Board Diversity? A Surprising Share of Directors Say Shareholders Are Too Obsessed With It

October 19, 2018, 1:25 PM UTC

A new PwC survey of corporate directors out this week provides some head-scratching results. First, the good news: some 94% of directors agree that board diversity brings unique perspectives to the boardroom, and 84% say it enhances board performance. In that same vein, 91% report that their boards have taken some steps to up diversity—an increase of four points since last year.

Now for the puzzling data: Even as the overwhelming majority of directors recognize the benefits of board diversity, more than half—some 52%—say the push toward more diversity in the boardroom is driven by political correctness, and nearly as many—48%—say shareholders are too preoccupied with the topic.

It’s worth looking at how those two results break down along gender lines.
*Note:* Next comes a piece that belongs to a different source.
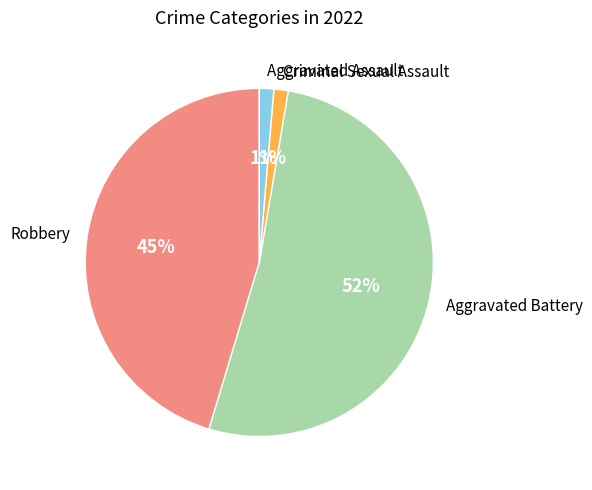

True or false: Aggravated Assault accounts for 11% of the total.

False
Among male directors, 58% say the diversity push is motivated by PC culture, compared to 26% of female directors. Fifty-four percent of men on boards say shareholders care too much about the subject, versus 20% of women.

Paula Loop, leader of PwC’s U.S. Governance Insights Center, says this feedback indicates directors’ “fatigue about this topic even though investors and shareholders don’t appear ready to move on.”

Regardless of directors’ true feelings about the diversity push, the effort is paying off to some degree. Twenty-two percent of board seats in the S&P 500 are held by female directors, up from 16% 10 years ago. Of S&P 500 boards, 99% have at least one woman director, and 80% have two or more women directors. Surely, there is still a long way to go, but the needle is undoubtably moving in the right direction.

Even if they roll their eyes at investors’ concerns about diversity—BlackRock, Vanguard, State Street Advisors, the New York City Pension Funds, CalPERS, and CalSTRS have all taken a stand on the issue—directors cannot ignore such demands. As PwC said on the first page if its report: institutional investors now own 70% of U.S. public companies and they’ve become more and more vocal about what they want from boards.